An old adage states: “If you’re in an argument with someone and you compare that person to Adolf Hitler, you just lost the debate.”
Apparently, no one told CNN Tonight host Don Lemon about this idiom because he enthusiastically compared President Trump to the Nazi dictator on Tuesday evening in what Cuomo Prime Time anchor Chris Cuomo accurately described as a “very extreme example.”
Lemon surprised no one when he referred to the 2020 presidential contest as a “pivotal election” and a “teachable moment” for everyone, especially those who believe “elections don’t have consequences.” “Have we learned [anything] from 2016?” he asked. “Or do we continue to do the same thing?”
At that point, Cuomo emphatically stated that “I think you're going to see correction” next year, “and I think you're going to see over-correction” because “when there's an appetite for change, often you go too far in that direction.” His reasoning for that assertion was: “Very rarely is anybody all a lie, even this President. Does he lie a lot? Yes.”
Lemon then compared Trump to “the despicable people we’ve had in history” and put forth “an extreme example:” Hitler.
Now I'm going to use an extreme example. Think about Hitler. Think about any of those people
... If you could look back in history, would you say: “Well, I'm so glad that that person was allowed a platform so that they could spread their hate and propaganda and lies?”
Or would [you] say it probably wasn't the right thing to do to spread that because you knew in the moment that that was a bad person … doing bad things.
“Not only were they hurting people, they were killing people,” Lemon asserted.
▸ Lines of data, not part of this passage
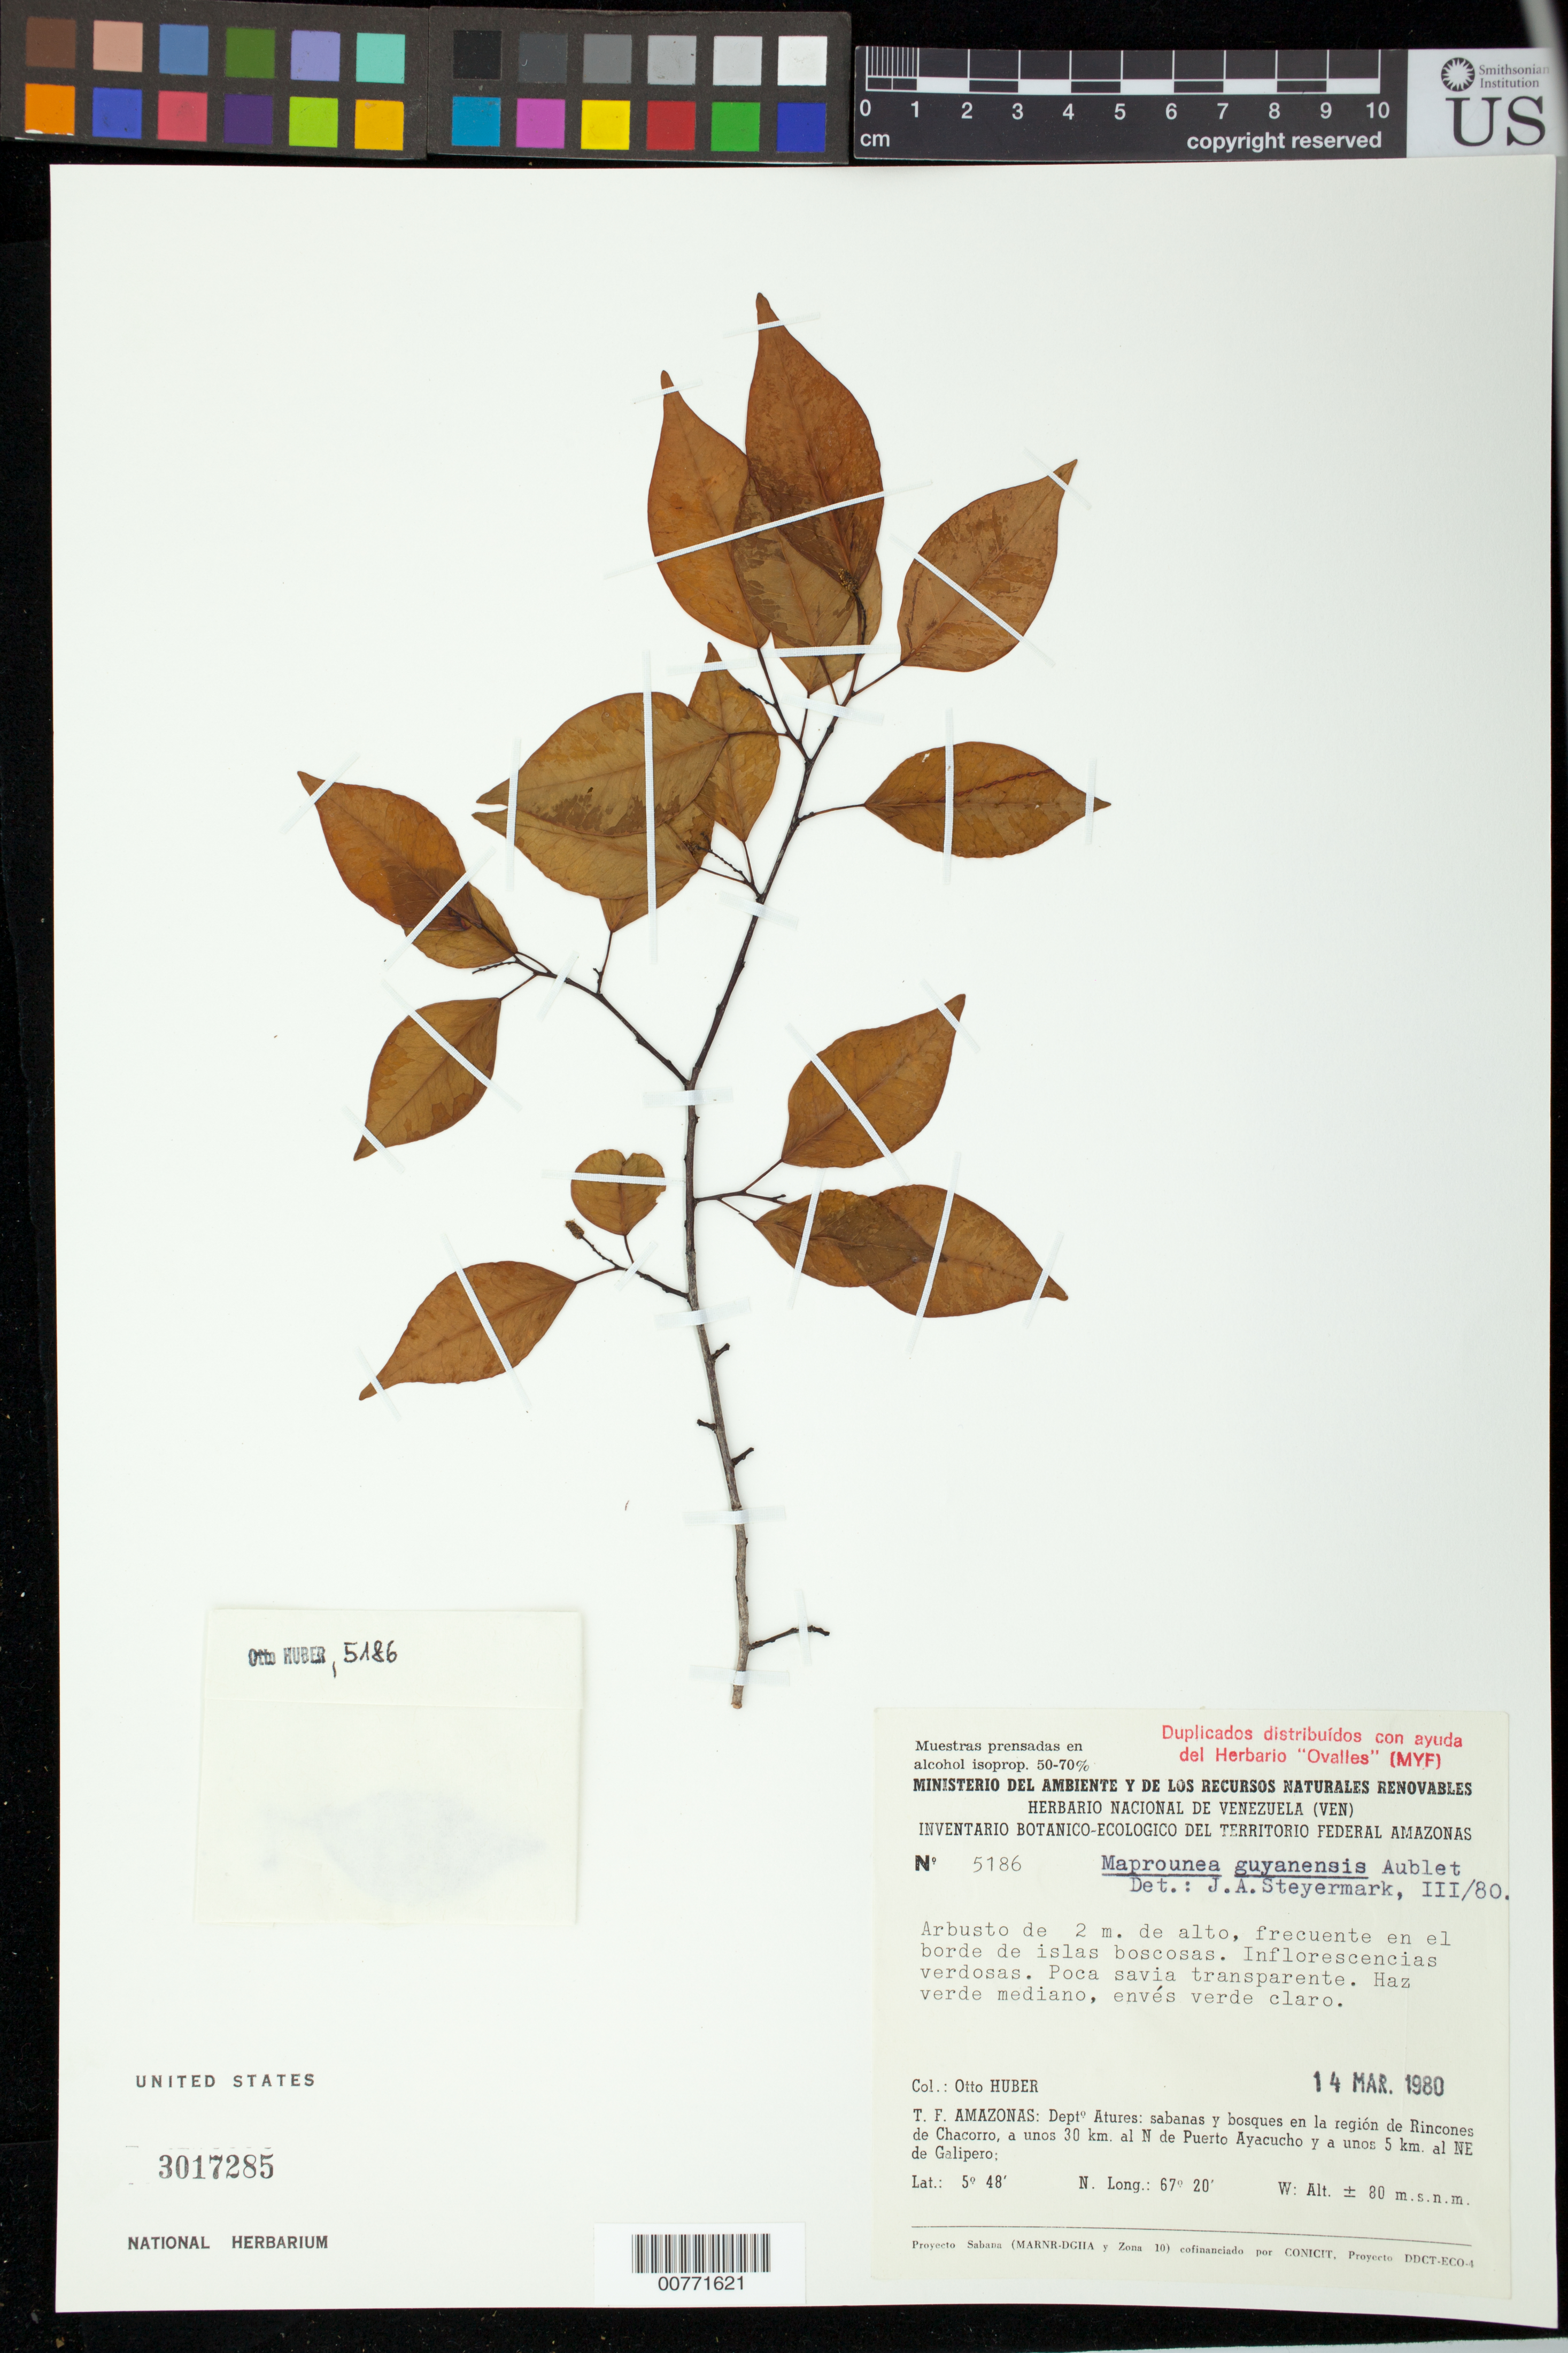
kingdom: Plantae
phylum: Tracheophyta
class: Magnoliopsida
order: Malpighiales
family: Euphorbiaceae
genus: Maprounea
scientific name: Maprounea guianensis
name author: Aubl.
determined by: Steyermark, Julian A., (VEN)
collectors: O. Huber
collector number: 5186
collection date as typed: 14-Mar-80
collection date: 1980-03-14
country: Venezuela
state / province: Amazonas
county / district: Atures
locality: Rincones de Chacorro, 30 km N de Puerto Ayacucho, 5 km NE Galipero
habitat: Borde de islas boscosas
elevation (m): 80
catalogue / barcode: US 3017285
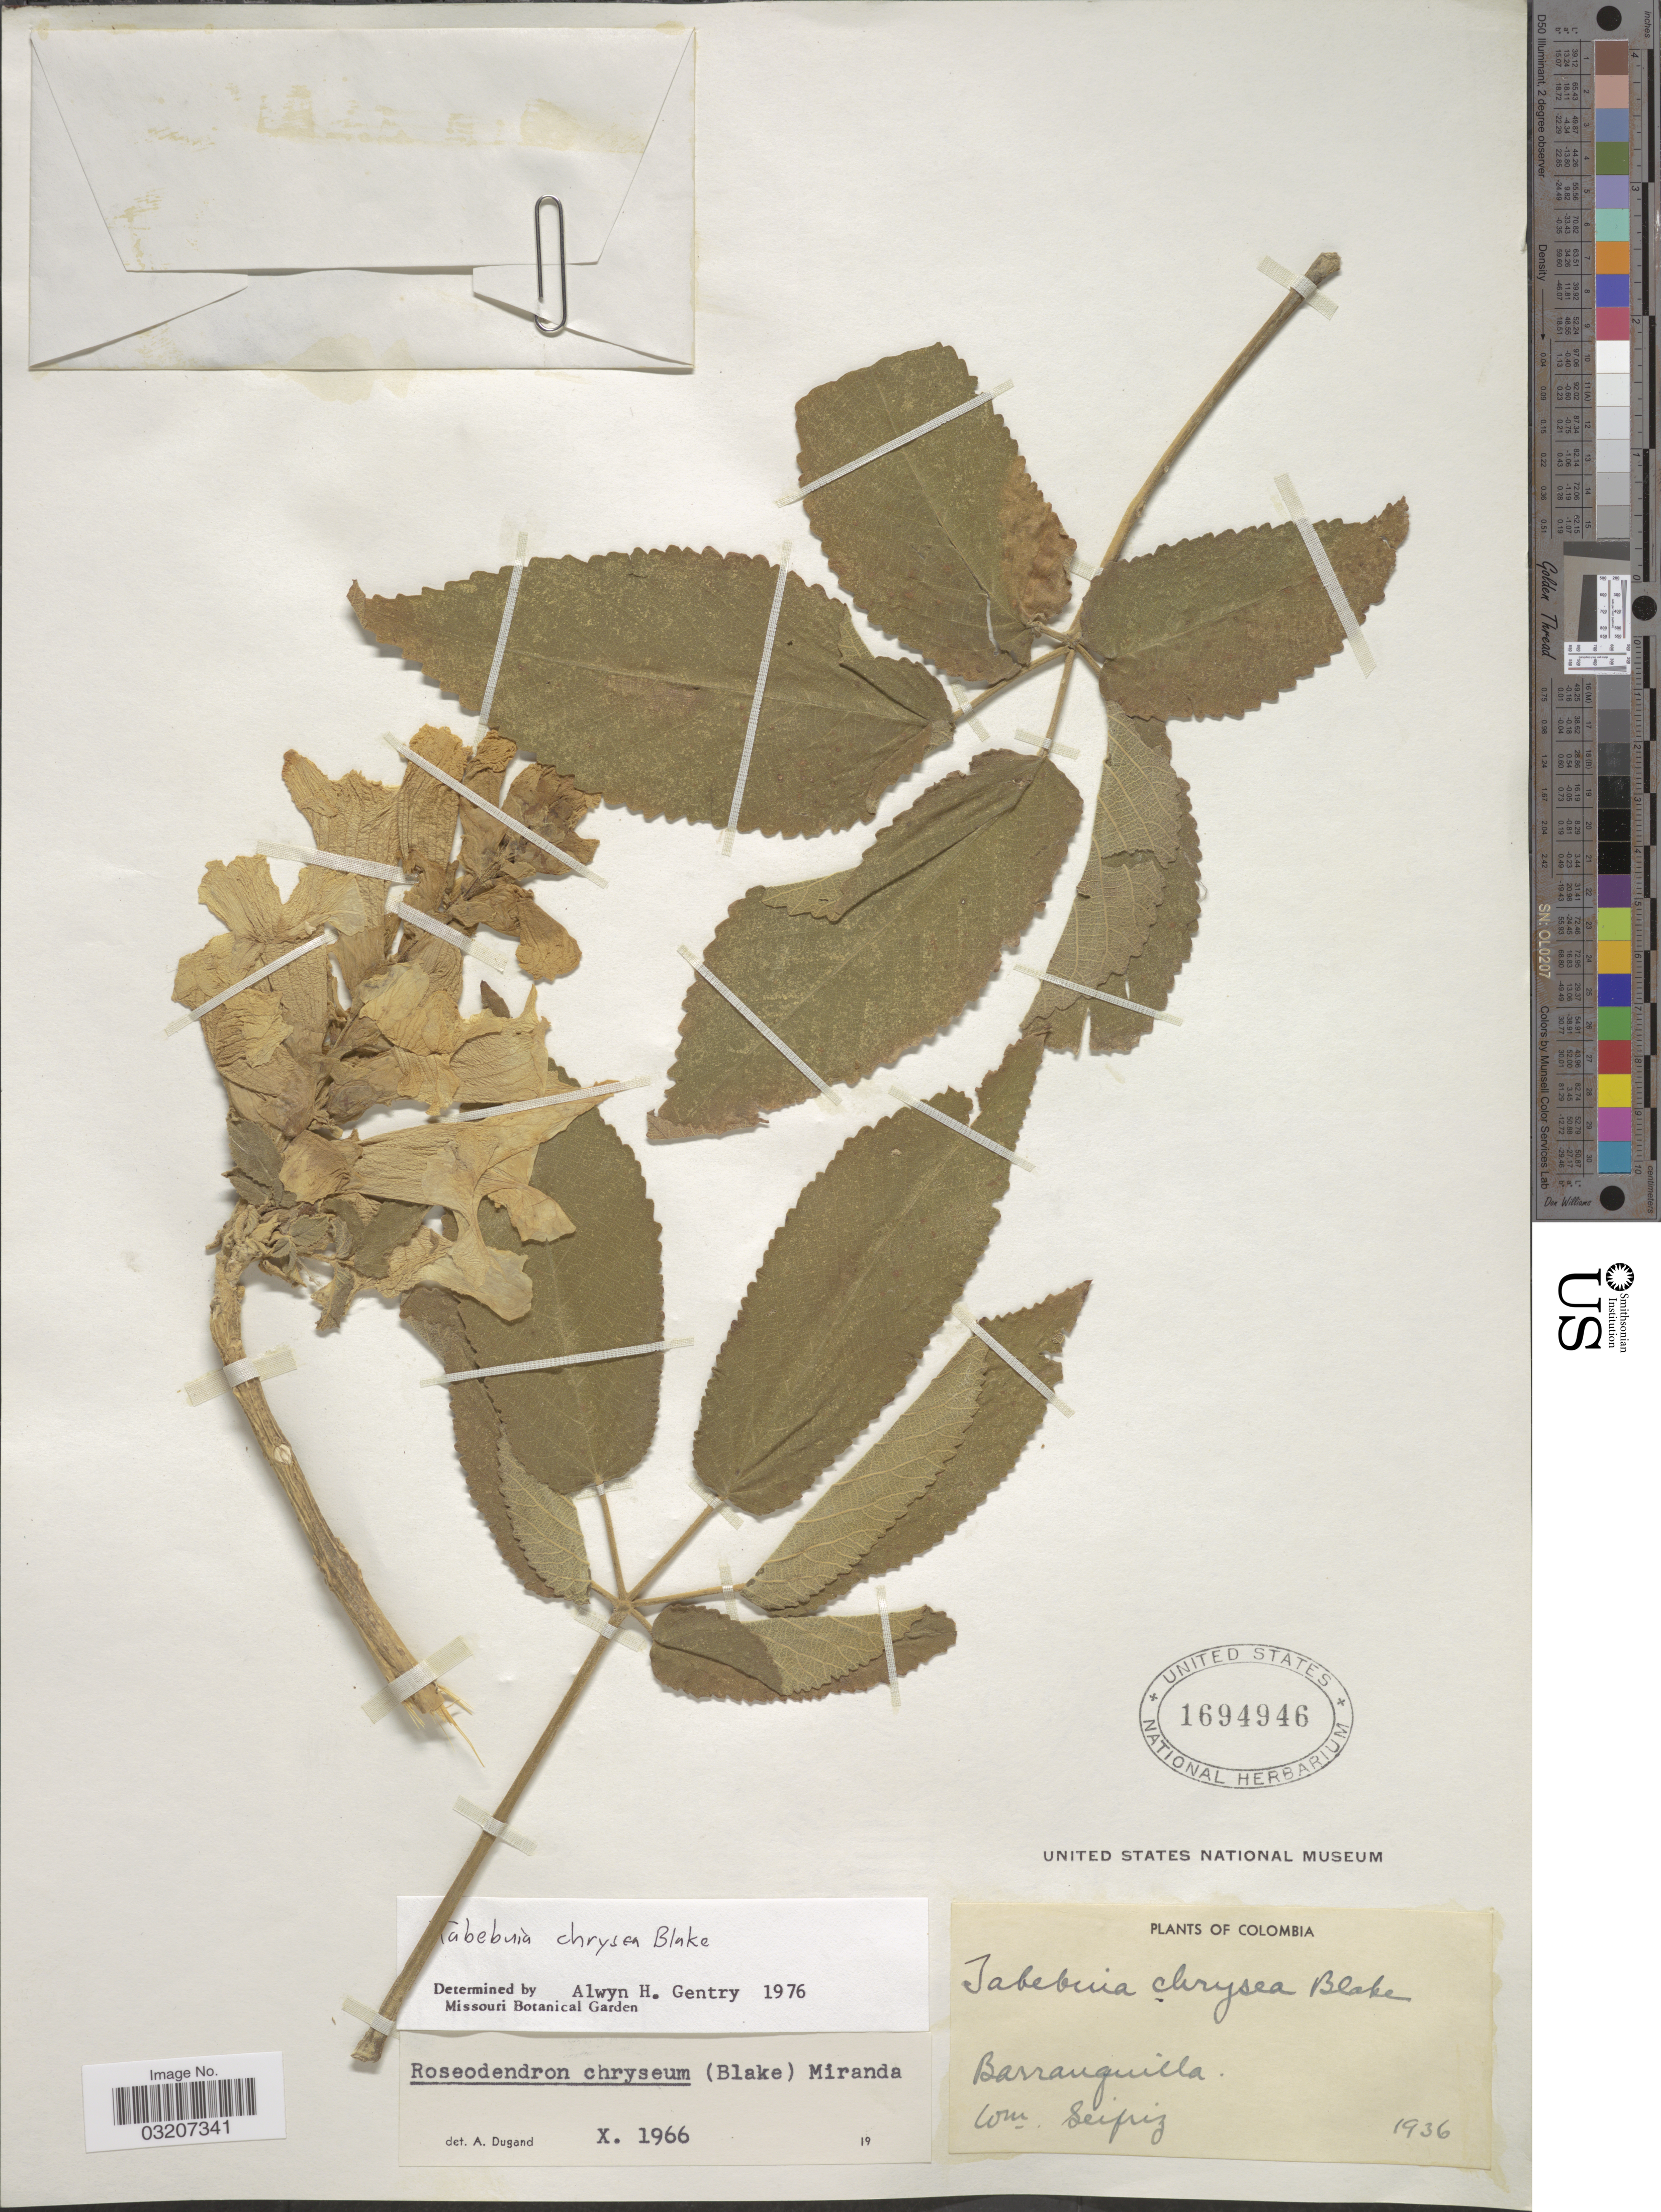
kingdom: Plantae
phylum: Tracheophyta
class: Magnoliopsida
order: Lamiales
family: Bignoniaceae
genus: Roseodendron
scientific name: Roseodendron chryseum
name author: (S.F. Blake) Miranda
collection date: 1936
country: Colombia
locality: Barramquilla.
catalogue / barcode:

The host of Cuomo Prime Time responded by noting: “I think that example matters,” even though it was “very extreme.”
The anchor also stated that Trump’s behavior “isn’t normal because he is different than what we’ve seen.”
“However we talk about this,” Cuomo added, “it's good that we do [even] comparing anything to an extreme like a Hitler” despite the fact that “it weakens the argument.”
A partial transcript is below. Click "expand" to read more.
10:03 PM ET
DON LEMON: Have we learned from that from 2016? Or do we continue to do the same thing. And if you're a person who doesn't support this president, are you going to understand, do you understand what it is that you didn't pay attention to in 2016 if you didn't go to the polls and vote, if you thought that elections don't have consequences, if you thought that, hey, you know, this person is speaking the truth, or they're not going to do everything that they said.
You're right. This is going to be the pivotal election. I think there is, I hate this, you know, this is a teachable moment. But I think there is some learning in there for every single person regardless of what side you're on and what profession.
CUOMO: I think you're going to see correction and I think you're going to see over correction. We see that in most social movements that when there's an appetite for change often you go too far in that direction. we see that in most social movements that when there's an appetite for change often you go too far in that direction. The idea of what you have on TV. You know, you go too far and you start censoring what you have on TV. Because you don't like the ideas, because you think all of that is a lie. Very rarely is anybody all a lie, even this president. Does he lie a lot? Yes.
LEMON: Most of the time.
CUOMO: More than anything I've ever see.
LEMON: Most of the time. But think about --
CUOMO: But not everything he says is a lie.
LEMON: But think about the despicable people we've had in history. OK? Now I'm going to use an extreme example. Think about Hitler. Think about any of those people. Would you say that that person is allowed -- or let's put it this way? If you could look back on in history would you say well, I'm so glad that that person was allowed a platform so that they could spread their hate and propaganda and lies? Or would you say it probably wasn't the right thing to do to spread that because you knew in the moment that that was a bad person. And they were doing bad things. Not only were they hurting people. They were killing people. And so, I just think that --
CUOMO: Well, I think that the example matters. And that's a very extreme example, rhetoric that you don't like.
LEMON: But laws rhetoric and laws --
CUOMO: Could it be a slippery slope towards violence?
LEMON: -- and policy are detrimental to people.
CUOMO: Maybe or maybe not.
LEMON: And it also -- and it also -- listen, for people like me, how this president feels about the Central Park Five that can be a life or death issue for people like me. That can be especially a life or death issue for those people who spent decades, a decade, some of them, or more in prison. They didn't have a life. He took a big part of their life away. People like him who believed it and who wanted it to be true took a part of their lives away. And people -- and for -- you know, demonizing immigrants and talking about shit hole countries and saying that there are very fine people on both sides. For people of color in this country it is a life or death issue. Ask Mrs. Heyer, Heather Heyer's mother who I had on. That is a life or death issue. So, you know, I'm just saying we just need to be careful about having this is a standard rule. This is not standard. This is not normal.
CUOMO: I don't think that it's standard.
LEMON: This is something that (Inaudible).
CUOMO: I don't think that it's normal because he is different than what we've seen. However, we talk about this and it's good that we do, comparing anything to an extreme like a Hitler. It weakens the argument.